For Sorcerers, I'd say that the uncontrolled manifestations of youth would fall under the general category of Prestidigitation, which has no Material Component.

During the process of learning to focus and control their magic they learn that arcane power that they see and discover the need for material, verbal and somatic components.  It's part of the discipline needed to get beyond accidental cantrip level castings.

As for Bards, since *ALL* of their spells require a verbal component, and many talk about playing an instrument or using one as a focus that the scene gets ugly.  it's hard to rationalize material or somatic components being usable while stroking a harp or strumming a lute.  Both hands are occupied, which flies in the face of the idea that a caster must have at least one hand free if somatic components are required, or if material components need to be crushed, consumed, thrown on the ground or into the air etc.

But ultimately that's what it is, a rationalization.  It's us trying to impose our vision of "how things work" on a game, a "world" that only exists on pieces of paper and pages of a book.  Ultimately it works however those pages of the rule book say, and if they say you have to stand on your head while also walking in circles as you caw like a crow in total silence, then that's what they say.  It's a game.

As a small note, just to muddy the waters, I tracked down the Bard only spells (thanks Find in PDF viewres!!!) and didn't see even one that required Material components.  I might have missed something, of course, but from what I could see (while distracted by the mundane matter of working for a living), there aren't any.

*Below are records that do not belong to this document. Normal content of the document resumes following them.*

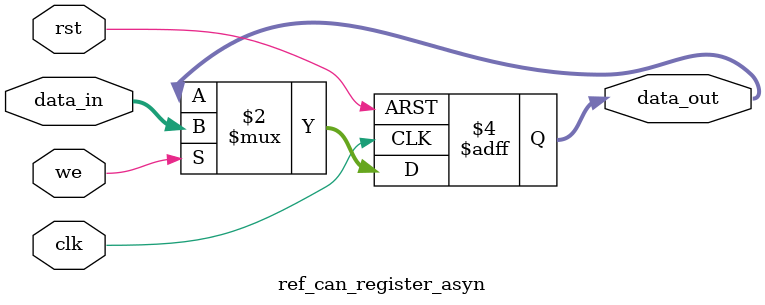
<source format=v>

`include "timescale.v"
// synopsys translate_on


module ref_can_register_asyn
( data_in,
  data_out,
  we,
  clk,
  rst
);

parameter WIDTH = 8; // default parameter of the register width
parameter RESET_VALUE = 0;

input [WIDTH-1:0] data_in;
input             we;
input             clk;
input             rst;

output [WIDTH-1:0] data_out;
reg    [WIDTH-1:0] data_out;



always @ (posedge clk or posedge rst)
begin
  if (rst)                            // asynchronous reset
    data_out<=#1 RESET_VALUE;
  else if (we)                        // write
    data_out<=#1 data_in;
end



endmodule

</source>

So ask not advice of I.T. professionals, for we shall say both no and yes.


----------



## dragonfriend7738 (May 9, 2019)

Greenfield said:


> For Sorcerers, I'd say that the uncontrolled manifestations of youth would fall under the general category of Prestidigitation, which has no Material Component.
> 
> During the process of learning to focus and control their magic they learn that arcane power that they see and discover the need for material, verbal and somatic components.  It's part of the discipline needed to get beyond accidental cantrip level castings.
> 
> ...



I'd say that the somatic component of bard magic could be explained as the performance of their instrument (or maybe a dance), just as the vocal/verbal component could be said to be some kind of song.

I do think that all casters need either a focus or material component for the spells that call for them, but it is possible (if poorly recommended) to build a sorcerer that only uses spells that do not require a material component.


----------